After invoking read(), Listing 2 enters a polling loop: It repeatedly invokes the Future's isDone() method to check for the operation's completion, and sleeps until the read finishes. Eventually, Future's get() method is invoked to return a count of bytes read.

The second form requires you to specify a java.nio.channels.CompletionHandler and implement the following methods to consume the result of an operation when it completes, or to learn why the operation failed and take appropriate action:

  • void completed(V result, A attachment) is invoked when the operation completes. The operation's result is identified by result, and the object attached to the operation when it was initiated is identified by attachment.
  • void failed(Throwable exc, A attachment) is invoked when the operation fails. The reason why the operation failed is identified by exc, and the object attached to the operation when it was initiated is identified by attachment.

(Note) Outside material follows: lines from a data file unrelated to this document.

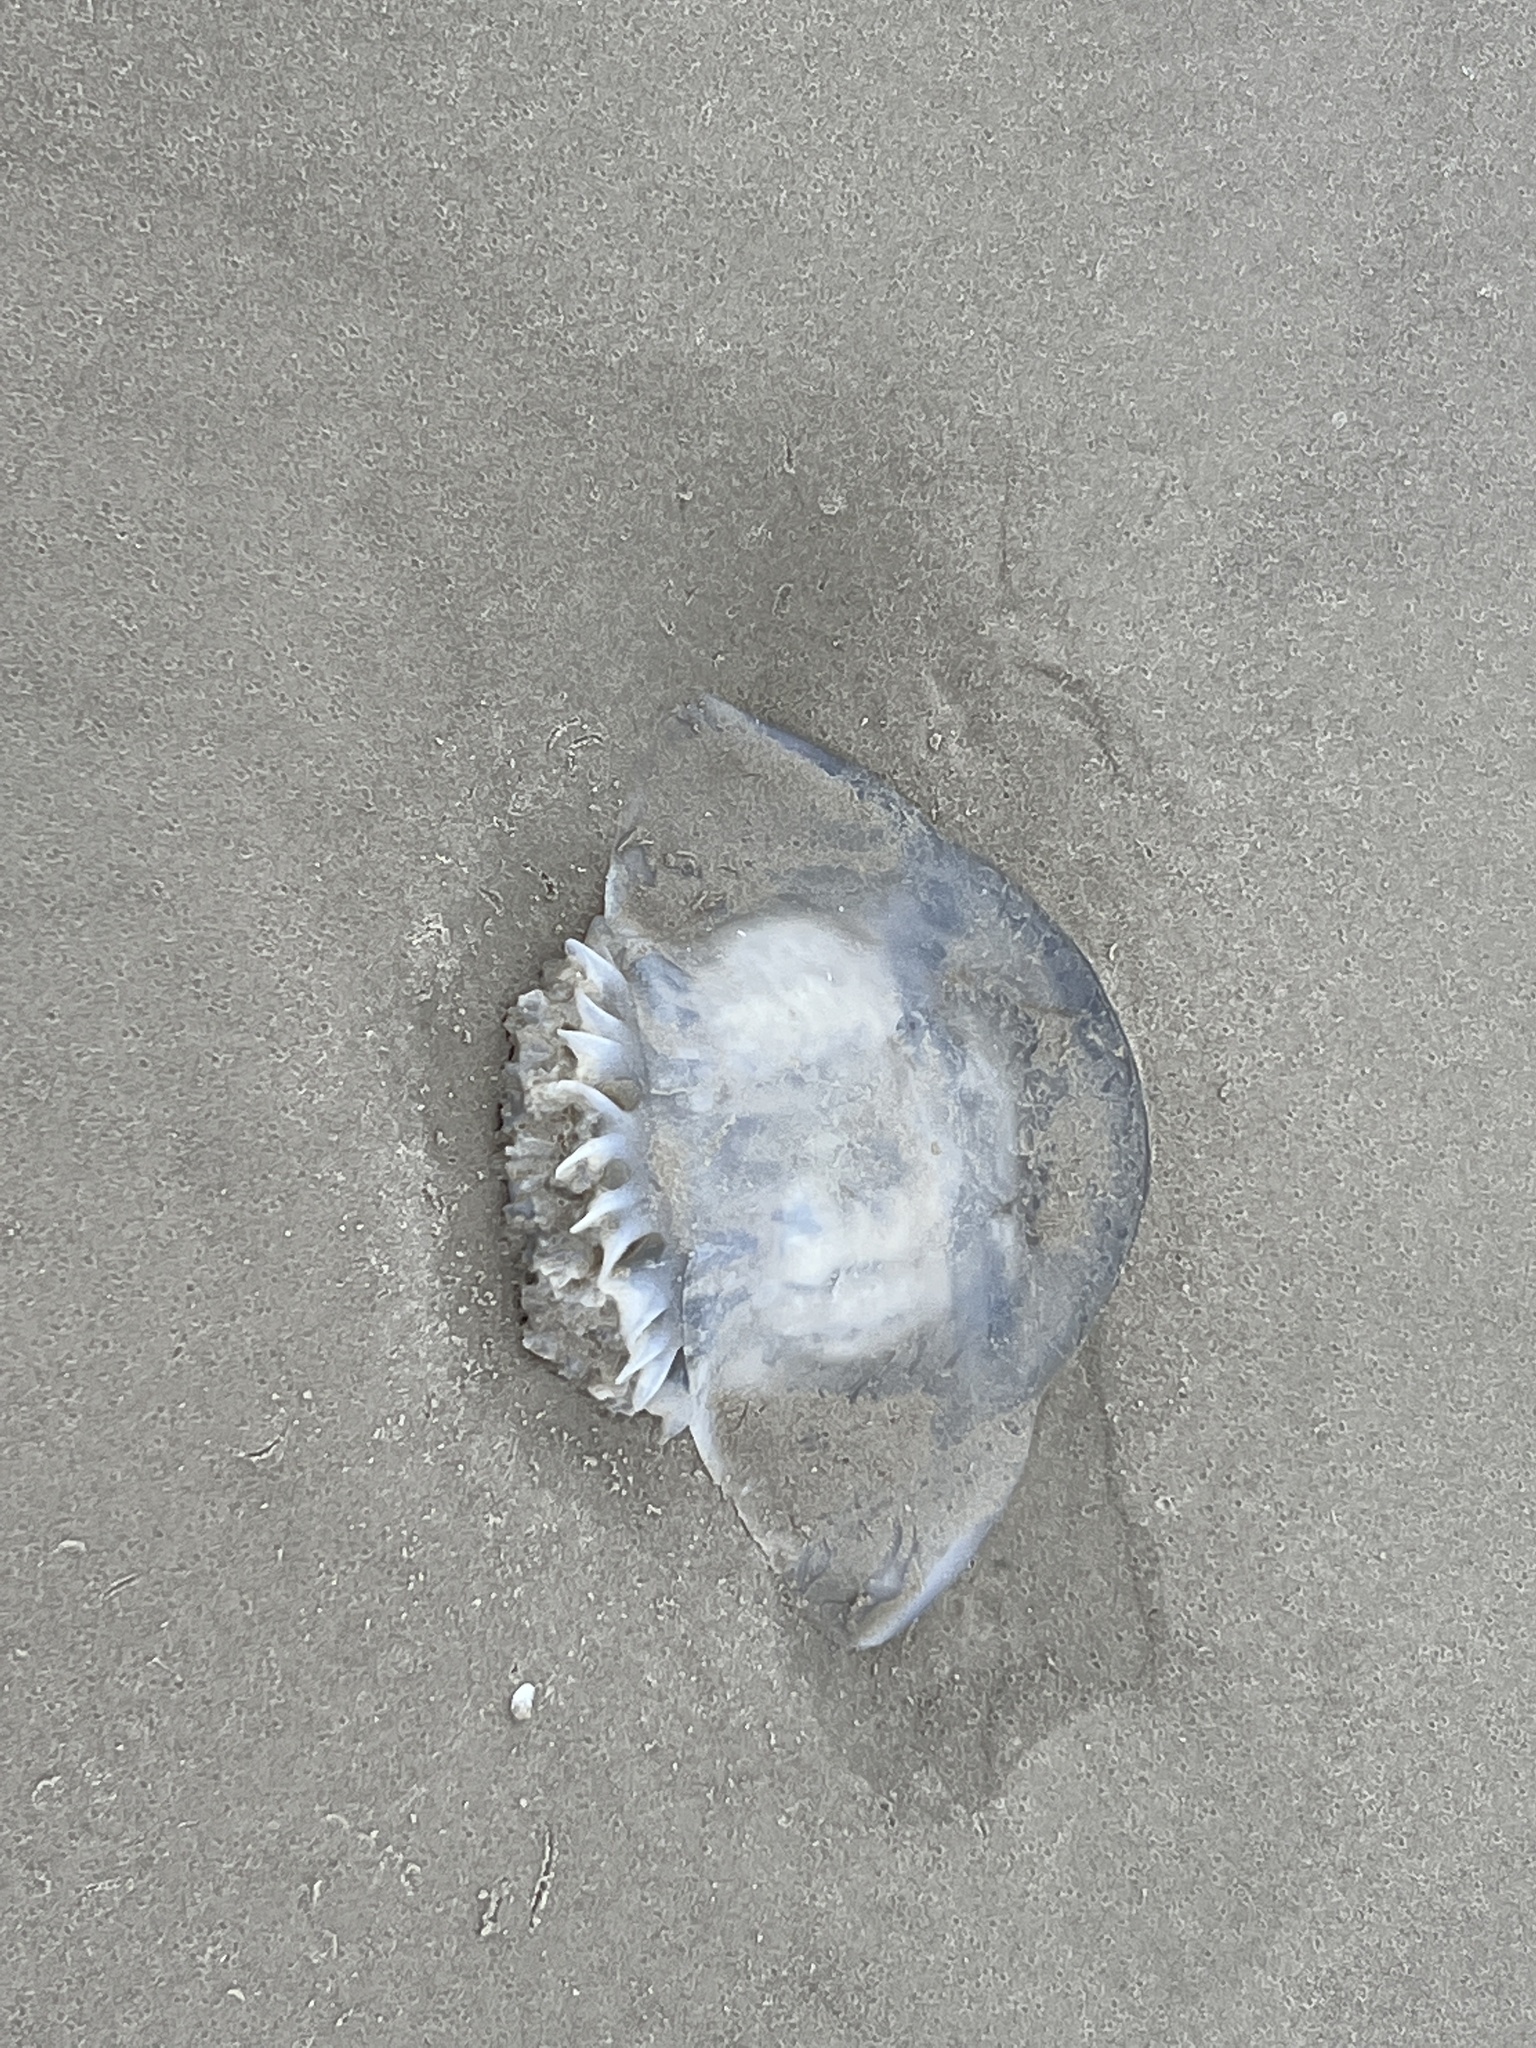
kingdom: Animalia
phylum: Cnidaria
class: Scyphozoa
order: Rhizostomeae
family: Stomolophidae
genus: Stomolophus
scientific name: Stomolophus meleagris
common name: Cabbagehead
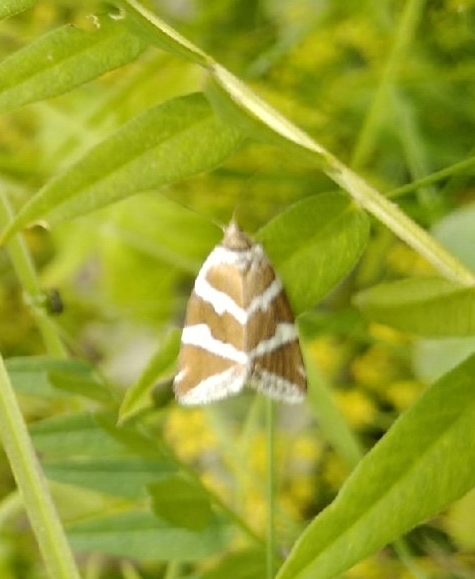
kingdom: Animalia
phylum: Arthropoda
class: Insecta
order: Lepidoptera
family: Noctuidae
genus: Deltote
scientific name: Deltote bankiana
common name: Silver barred
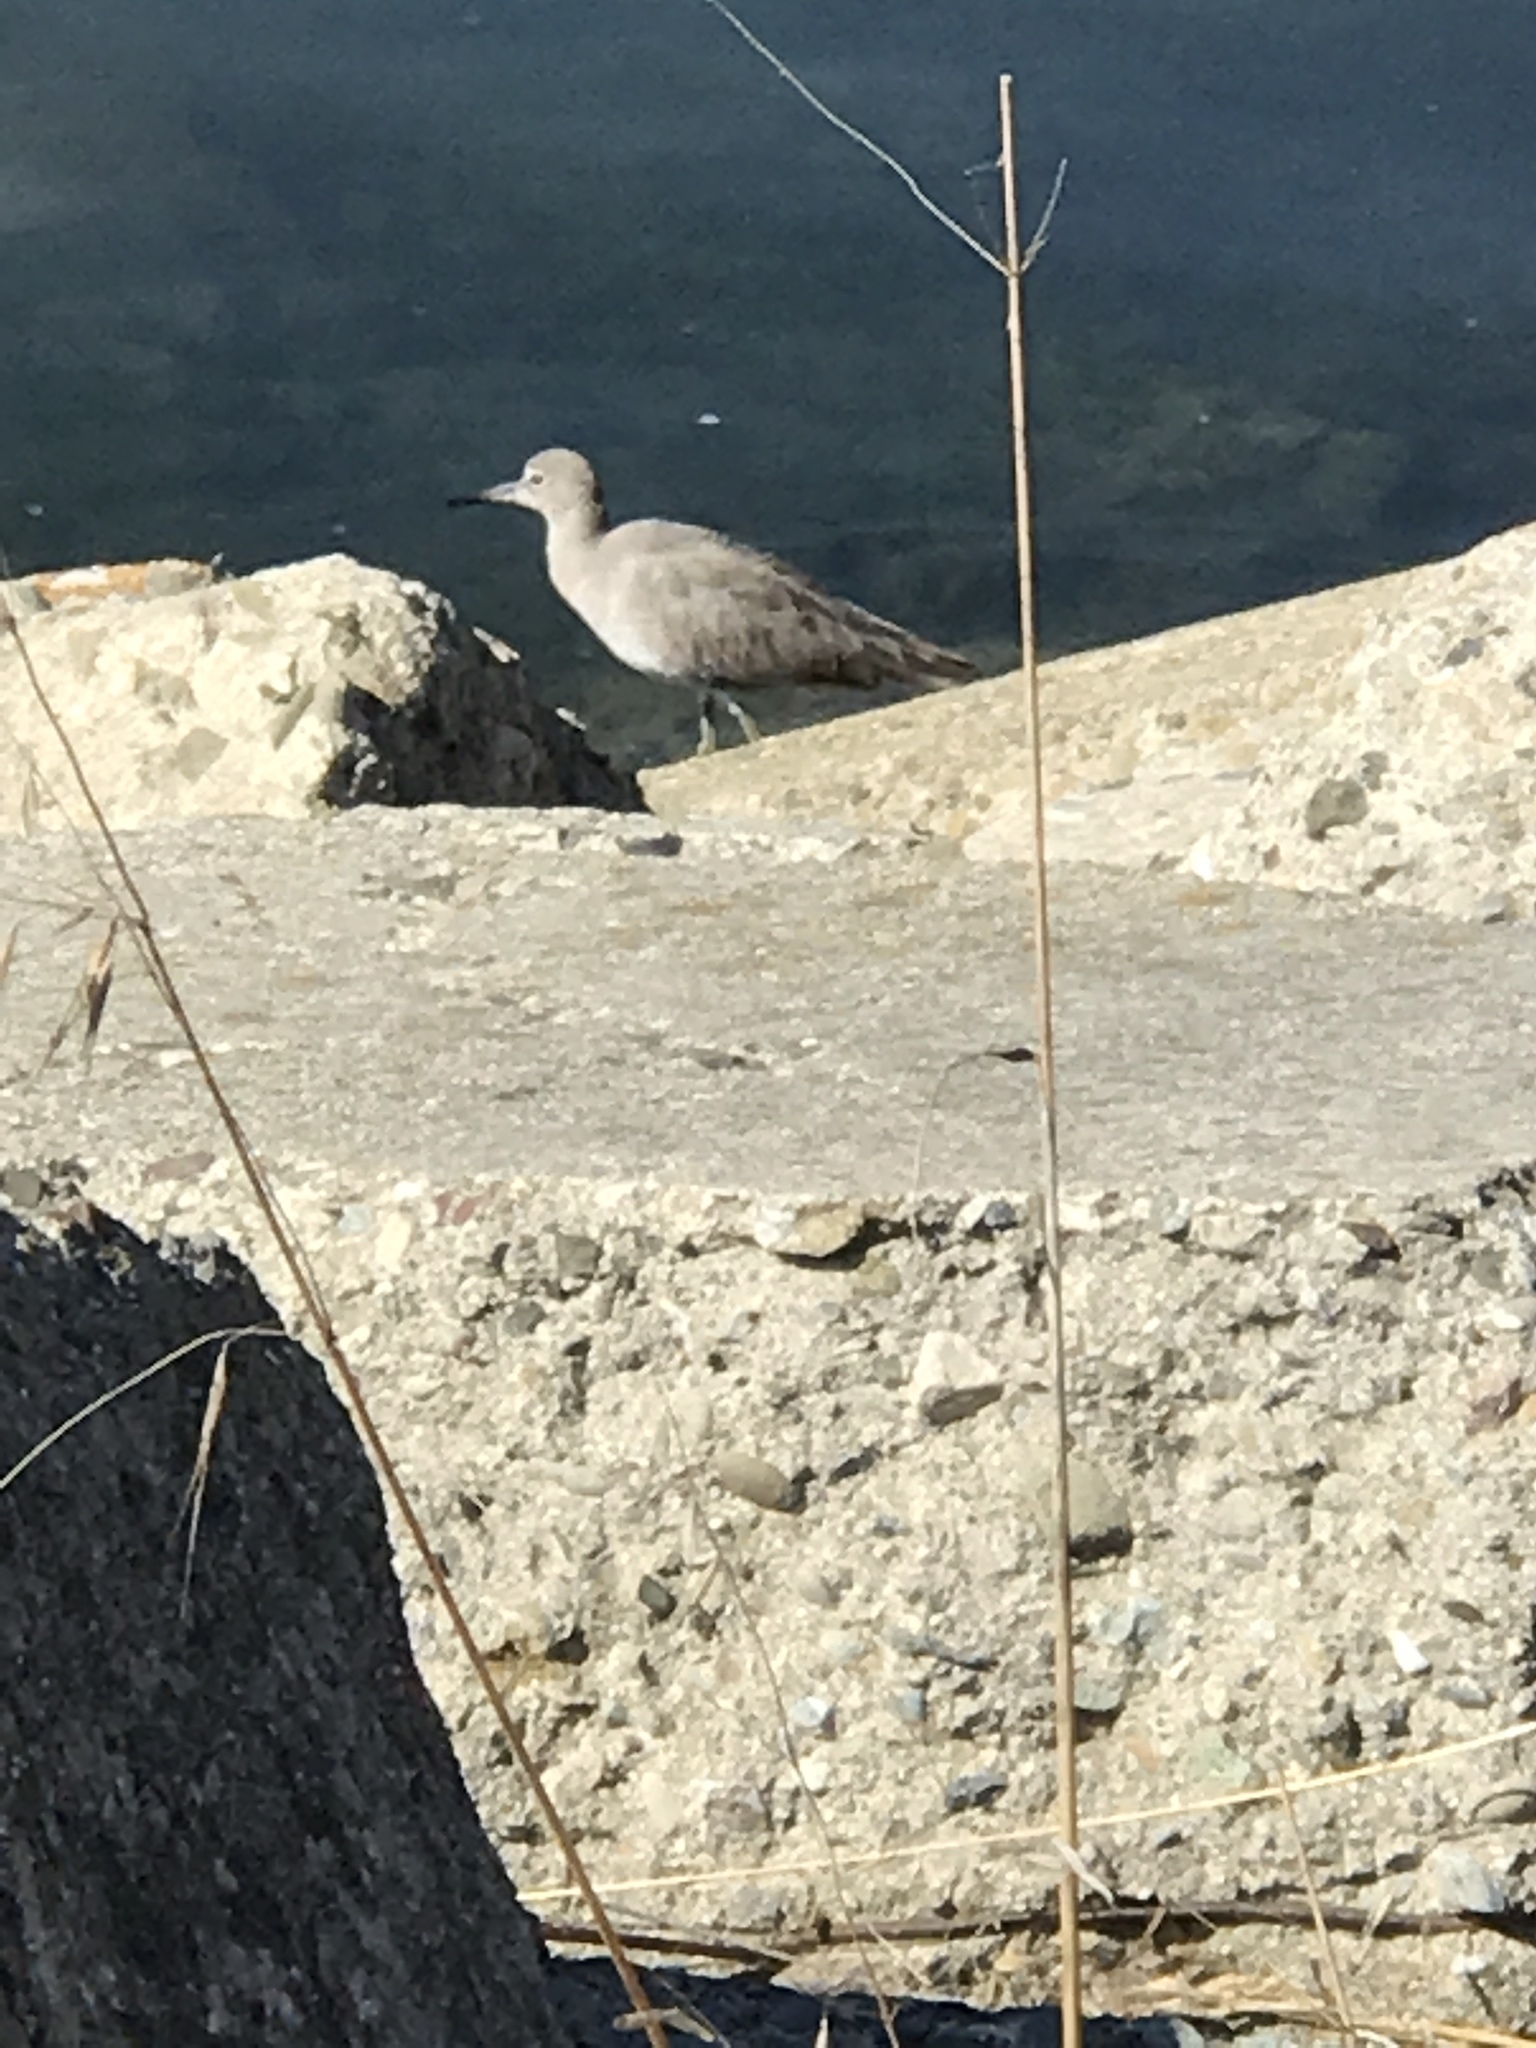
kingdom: Animalia
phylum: Chordata
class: Aves
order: Charadriiformes
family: Scolopacidae
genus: Tringa
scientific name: Tringa semipalmata
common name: Willet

I've created an application that demonstrates creating and receiving notification of a read operation's status via a completion handler. This application's source code appears in Listing 3.

Listing 3—AFCDemo2.java

// AFCDemo2.java
import java.io.IOException;
import java.nio.ByteBuffer;
import java.nio.channels.AsynchronousFileChannel;
import java.nio.channels.CompletionHandler;
import java.nio.file.Path;
import java.nio.file.Paths;
public class AFCDemo2
{
   static Thread current;
   public static void main (String [] args) throws Exception
   {
      if (args.length != 1)
      {
          System.err.println ("usage: java AFCDemo1 path");
          return;
      }
      Path path = Paths.get (args [0]);
      AsynchronousFileChannel ch = AsynchronousFileChannel.open (path);
      ByteBuffer buf = ByteBuffer.allocate (1024);
      current = Thread.currentThread ();
      ch.read (buf, 0, null,
               new CompletionHandler<Integer, Void> ()
               {
                   public void completed (Integer result, Void v)
                   {
                      System.out.println ("Bytes read = "+result);
                      current.interrupt ();
                   }
                   public void failed (Throwable exc, Void v)
                   {
                      System.out.println ("Failure: "+exc.toString ());
                      current.interrupt ();
                   }
               });
      System.out.println ("Waiting for completion");
      try
      {
          current.join ();
      }
      catch (InterruptedException e)
      {
      }
      System.out.println ("Terminating");
      ch.close ();
   }
}

Listing 3 invokes AsynchronousFileChannel's public abstract <A> void read(ByteBuffer dst, long position, A attachment, CompletionHandler<Integer,? super A> handler) method to asynchronously read up to the first 1024 bytes.

Because we're focusing on only a single read operation, the attachment portion of the completion handler isn't important. Therefore, Listing 3 passes null as the attachment to the read() method, and specifies Void as the attachment type.